*Task directions:*
In the abstract below on lentiviral vector targeting, please list every promoter reported to lead to weaker expression.

Tissue-specific targeting of lentiviral vectors using neuronal or astrocytic promoters and various pseudotyping

Tissue targeting is of major interest to study the contribution of cellular subpopulations in neurodegenerative diseases and to develop safe and efficient protocols for gene therapy. In this study, we evaluated various promoters and VSV or Mokola pseudotyping. Tetracycline-regulated lentiviral vectors expressing the green fluorescent protein (GFP) reporter gene were produced. Neuronal promoters of prion (PrP), synapsin I (SYN), neuron-specific enolase (NSE), glutamic acid decarboxylase of 67 kDa (GAD), dopaminergic receptor 1 (D1R), glutamate receptor 1 (GluR1), preprotachykinin 1 (TAC1), enkephalin (ENK), homeobox dlx5/6 (dlx5/6-CMVmin) were compared with the ubiquitous phosphoglycerate kinase (PGK) promoter. Astrocytic promoters of glial fibrillary acidic protein (GFA2, GFA-ABC1D) and glutamine synthetase (GS) were studied in parallel to the excitatory amino acid transporter 1 (EAAT1) promoter. Stereotaxic injection of the vectors was done into the striatum and hippocampus, two structures implicated in Huntington's and Alzheimer's diseases, respectively. Tissue-specificity and transgene expression levels were analyzed by measuring the total GFP intensity and the number of infected cells. Preliminary results indicate that GAD, dlx5/6-CMVmin, PrP and PGK promoters lead to high transduction efficiency and strong neuronal expression whereas SYN, NSE, D1R, GluR1, TAC1 and ENK lead to a weaker expression. Evaluation of astrocytic promoters is underway and data will be presented.

*Stored items from a collection:*
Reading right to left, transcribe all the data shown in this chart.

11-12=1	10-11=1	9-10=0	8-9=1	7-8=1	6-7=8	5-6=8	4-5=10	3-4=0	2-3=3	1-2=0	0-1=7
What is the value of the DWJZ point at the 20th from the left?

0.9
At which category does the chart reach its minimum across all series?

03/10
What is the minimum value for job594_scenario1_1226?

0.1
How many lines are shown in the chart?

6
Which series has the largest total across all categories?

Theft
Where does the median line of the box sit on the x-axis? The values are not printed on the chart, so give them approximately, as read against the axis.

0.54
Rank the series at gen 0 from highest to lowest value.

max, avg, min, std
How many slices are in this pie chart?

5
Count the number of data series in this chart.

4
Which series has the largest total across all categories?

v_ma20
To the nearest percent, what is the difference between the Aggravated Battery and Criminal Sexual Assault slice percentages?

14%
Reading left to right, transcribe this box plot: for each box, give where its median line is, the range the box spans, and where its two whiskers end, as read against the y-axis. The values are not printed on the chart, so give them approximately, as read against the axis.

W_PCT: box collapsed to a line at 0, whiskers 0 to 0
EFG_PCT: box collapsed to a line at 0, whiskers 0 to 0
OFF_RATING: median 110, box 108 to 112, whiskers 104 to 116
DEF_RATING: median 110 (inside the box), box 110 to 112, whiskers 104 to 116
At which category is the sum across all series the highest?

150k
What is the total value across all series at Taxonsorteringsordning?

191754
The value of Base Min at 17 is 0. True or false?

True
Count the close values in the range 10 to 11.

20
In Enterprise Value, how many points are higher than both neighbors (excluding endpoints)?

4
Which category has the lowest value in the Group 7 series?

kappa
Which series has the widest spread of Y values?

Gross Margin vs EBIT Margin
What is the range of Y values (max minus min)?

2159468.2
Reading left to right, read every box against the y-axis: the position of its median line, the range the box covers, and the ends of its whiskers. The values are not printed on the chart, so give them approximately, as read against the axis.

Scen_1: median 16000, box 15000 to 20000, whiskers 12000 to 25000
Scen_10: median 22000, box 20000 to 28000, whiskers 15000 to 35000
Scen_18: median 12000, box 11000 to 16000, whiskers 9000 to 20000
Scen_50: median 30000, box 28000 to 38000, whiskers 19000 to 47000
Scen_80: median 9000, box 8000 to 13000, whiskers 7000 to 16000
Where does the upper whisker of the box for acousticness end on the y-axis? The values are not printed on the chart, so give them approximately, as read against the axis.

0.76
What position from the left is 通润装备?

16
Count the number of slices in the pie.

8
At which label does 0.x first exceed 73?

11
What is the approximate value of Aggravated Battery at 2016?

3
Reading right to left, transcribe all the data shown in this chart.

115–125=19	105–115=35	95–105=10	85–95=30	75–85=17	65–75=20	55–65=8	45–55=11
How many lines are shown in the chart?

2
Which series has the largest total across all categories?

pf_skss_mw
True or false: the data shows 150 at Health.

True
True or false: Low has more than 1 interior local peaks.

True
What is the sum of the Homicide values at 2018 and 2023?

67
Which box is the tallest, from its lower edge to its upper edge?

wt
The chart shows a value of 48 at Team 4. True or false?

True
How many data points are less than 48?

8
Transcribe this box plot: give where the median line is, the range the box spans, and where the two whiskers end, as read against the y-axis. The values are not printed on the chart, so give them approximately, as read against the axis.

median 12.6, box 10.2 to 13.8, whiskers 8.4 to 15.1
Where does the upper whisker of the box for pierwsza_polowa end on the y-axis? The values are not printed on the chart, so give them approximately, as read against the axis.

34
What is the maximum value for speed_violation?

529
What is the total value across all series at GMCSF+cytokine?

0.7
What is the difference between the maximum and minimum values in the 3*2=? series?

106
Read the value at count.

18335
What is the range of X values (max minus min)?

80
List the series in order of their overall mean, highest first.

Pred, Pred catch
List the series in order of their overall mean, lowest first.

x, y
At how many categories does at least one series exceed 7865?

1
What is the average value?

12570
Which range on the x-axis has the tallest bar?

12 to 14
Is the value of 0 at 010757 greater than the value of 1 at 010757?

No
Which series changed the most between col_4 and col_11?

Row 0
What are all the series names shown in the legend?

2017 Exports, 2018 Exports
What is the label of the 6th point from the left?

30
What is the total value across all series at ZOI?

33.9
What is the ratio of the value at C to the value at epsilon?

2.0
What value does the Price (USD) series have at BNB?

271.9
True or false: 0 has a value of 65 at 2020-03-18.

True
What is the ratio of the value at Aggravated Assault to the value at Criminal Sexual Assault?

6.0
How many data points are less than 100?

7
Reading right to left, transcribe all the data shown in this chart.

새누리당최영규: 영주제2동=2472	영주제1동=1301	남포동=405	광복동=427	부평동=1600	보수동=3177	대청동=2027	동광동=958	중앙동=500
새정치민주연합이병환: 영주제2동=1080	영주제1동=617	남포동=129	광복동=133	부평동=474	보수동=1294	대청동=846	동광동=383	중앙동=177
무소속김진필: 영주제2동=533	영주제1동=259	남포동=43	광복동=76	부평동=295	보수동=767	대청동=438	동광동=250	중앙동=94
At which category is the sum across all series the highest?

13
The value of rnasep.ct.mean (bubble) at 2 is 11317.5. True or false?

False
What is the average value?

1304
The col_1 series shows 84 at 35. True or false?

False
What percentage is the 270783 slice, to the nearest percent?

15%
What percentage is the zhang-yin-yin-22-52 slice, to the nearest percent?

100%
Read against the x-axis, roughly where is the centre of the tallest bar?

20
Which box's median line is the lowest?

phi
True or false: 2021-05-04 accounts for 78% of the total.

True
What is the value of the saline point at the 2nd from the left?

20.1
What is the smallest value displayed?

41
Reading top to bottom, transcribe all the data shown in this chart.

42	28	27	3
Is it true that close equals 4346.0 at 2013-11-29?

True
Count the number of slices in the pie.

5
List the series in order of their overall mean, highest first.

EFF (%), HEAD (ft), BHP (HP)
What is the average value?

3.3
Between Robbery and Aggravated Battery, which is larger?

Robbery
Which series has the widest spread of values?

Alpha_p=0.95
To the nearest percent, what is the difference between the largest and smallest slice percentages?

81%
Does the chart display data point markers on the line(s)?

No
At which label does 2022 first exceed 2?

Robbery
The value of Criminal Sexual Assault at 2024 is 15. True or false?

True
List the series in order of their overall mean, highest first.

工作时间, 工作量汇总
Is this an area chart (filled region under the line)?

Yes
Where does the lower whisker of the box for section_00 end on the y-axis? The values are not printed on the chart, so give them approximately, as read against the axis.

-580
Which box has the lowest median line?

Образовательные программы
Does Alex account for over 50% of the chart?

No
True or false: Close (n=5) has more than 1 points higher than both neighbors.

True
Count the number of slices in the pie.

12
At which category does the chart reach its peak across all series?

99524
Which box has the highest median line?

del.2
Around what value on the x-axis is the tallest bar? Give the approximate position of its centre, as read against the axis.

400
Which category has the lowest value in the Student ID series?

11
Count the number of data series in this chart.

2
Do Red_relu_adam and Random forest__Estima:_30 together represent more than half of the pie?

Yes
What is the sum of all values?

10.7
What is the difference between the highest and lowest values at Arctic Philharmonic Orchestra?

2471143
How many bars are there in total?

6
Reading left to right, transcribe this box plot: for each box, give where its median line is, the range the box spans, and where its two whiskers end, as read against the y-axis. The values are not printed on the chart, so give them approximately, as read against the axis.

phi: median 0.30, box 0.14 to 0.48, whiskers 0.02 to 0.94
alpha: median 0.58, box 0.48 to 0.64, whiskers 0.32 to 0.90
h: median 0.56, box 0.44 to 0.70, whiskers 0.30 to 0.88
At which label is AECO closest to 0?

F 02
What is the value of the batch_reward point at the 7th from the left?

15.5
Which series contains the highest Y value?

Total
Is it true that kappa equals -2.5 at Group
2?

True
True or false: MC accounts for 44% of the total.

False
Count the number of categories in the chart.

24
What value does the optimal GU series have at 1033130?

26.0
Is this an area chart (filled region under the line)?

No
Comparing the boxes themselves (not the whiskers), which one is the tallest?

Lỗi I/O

*Response box:*
- SYN (synapsin I)
- NSE (neuron-specific enolase)
- D1R (dopaminergic receptor 1)
- GluR1 (glutamate receptor 1)
- TAC1 (preprotachykinin 1)
- ENK (enkephalin)